### EXCERPTED PASSAGE

=== Begin Enclosure ===

Why, then am I fooled by this moisturiser stuff? I'm sure that the chemicals are just as bad, but it has this clean innocent illusion of not being too scary. So I lovingly applied it to my pasty white legs and they are now a satisfying shade of...well I can't quite say that it is a tan, as to sunkissed? Perhaps, sun pecked? The truth is that I am a very subtle shade of, well - yellow. And so it would seem are many people wondering about with shorts/skirts/rolled up jeans.

We are all the same colour. What happens when the sun comes out? Perhaps it's just a girl thing, but there is this implicit assumption that you must have smooth, shaved legs that pretend not to have been locked safely in tights and trousers all winter. Every year I think this is rubbish. Every year I some how join in.

Perhaps one day they will name a paint shade after us all. 'Sun pecked white' [White with a hint of, yellow]

However, no matter how scary this is, it is not as scary as a 'fashion tip' I saw in a magazine. A special new product, guaranteed to stop fake tan streaking - a suit that you wear overnight after applying fake tan.

=== End Enclosure ===

### DATA SECTION

=== Begin Enclosure ===

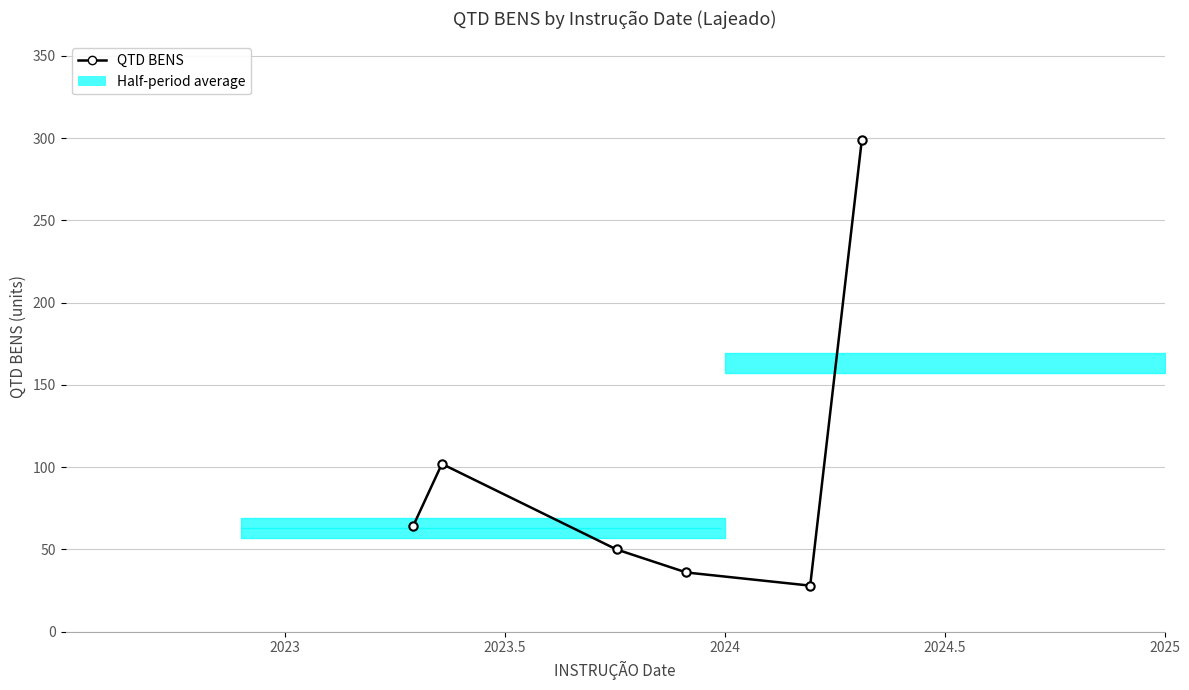

What is the smallest value displayed?

28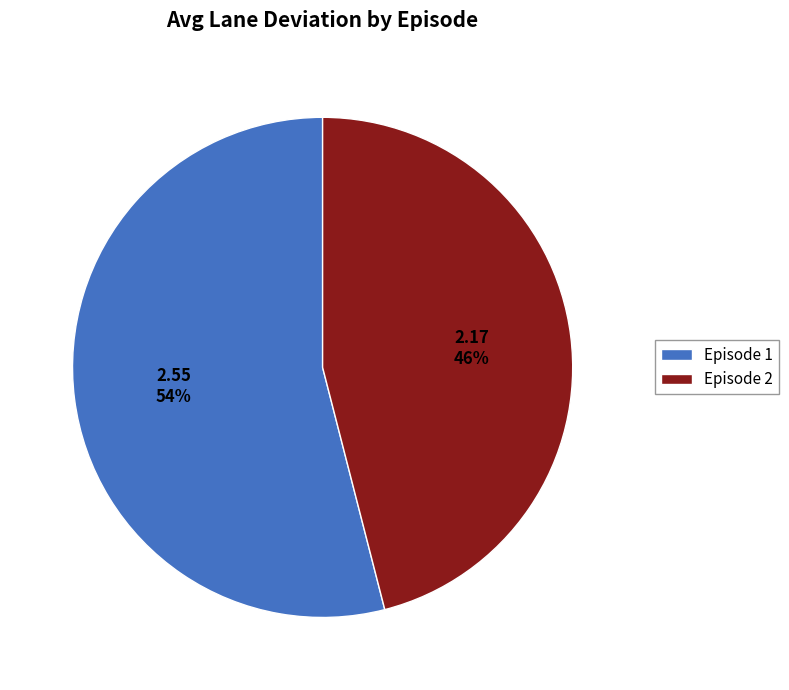

Is it true that Episode 2 is 36% of the pie?

False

=== End Enclosure ===

### TASKS
A – Duplicate the stretch of the tanning moisturizer passage from "We are all the" through "applying fake tan.".
B – In the tanning moisturizer passage, what is the special new product described in the magazine's fashion tip?
C – Write the next part of the tanning moisturizer passage, picking up after its final sentence.

### EXPECTED OUTPUTS
A –
We are all the same colour. What happens when the sun comes out? Perhaps it's just a girl thing, but there is this implicit assumption that you must have smooth, shaved legs that pretend not to have been locked safely in tights and trousers all winter. Every year I think this is rubbish. Every year I some how join in.

Perhaps one day they will name a paint shade after us all. 'Sun pecked white' [White with a hint of, yellow]

However, no matter how scary this is, it is not as scary as a 'fashion tip' I saw in a magazine. A special new product, guaranteed to stop fake tan streaking - a suit that you wear overnight after applying fake tan.

B – A suit that you wear overnight after applying fake tan, guaranteed to stop fake tan streaking.

C –
Tell me if I'm being stupid, there is no other way to explain said new item as anything other than a giant...babygro. Surely, there's no one who'd actually consider it, I thought to myself. And then I saw three people and two children wearing Crocs.

I might be uniform 'white girl with yellowish legs', but, it could be worse. I could be an orange-babygro-wearing-walking-draining-rack.

6 comments:

Occasional Poster of Comments said...

You looked pretty normal-coloured yesterday. Mind you, if this moisturiser thing is as prevalent as you fear, maybe I've just become so inured to the yellowness that I can no longer tell the difference.

It's got to be better than lobster pink, though. Anyone would have thought that woman in Five Degrees must have been sunning herself at high altitude under a hole in the ozone layer. That shade surely can't be possible in early April.

miss-cellany said...

Perhaps there is also a secret moisturiser that turns you lobster (sun punched as opposed to kissed?), just so that you really look like you've been in the sun, as opppsed to simply lounging and therefore, yellow.

emapple said...

I haven't got as far as shaving my legs yet. I pretend I don't care but I do. I can't help it. I've been tempted by the tinted moisturisers but haven't succumbed yet. Is it worth it?

xx

miss-cellany said...

It avoids pasty, and in its place you get a nice shade of samosa.

So on reflection (as samosa has both more colour and flavour than pasty) I'd say, yes it kind of is worth it x

Petink said...

Now i can start commenting on your writing too

David M N Bate said...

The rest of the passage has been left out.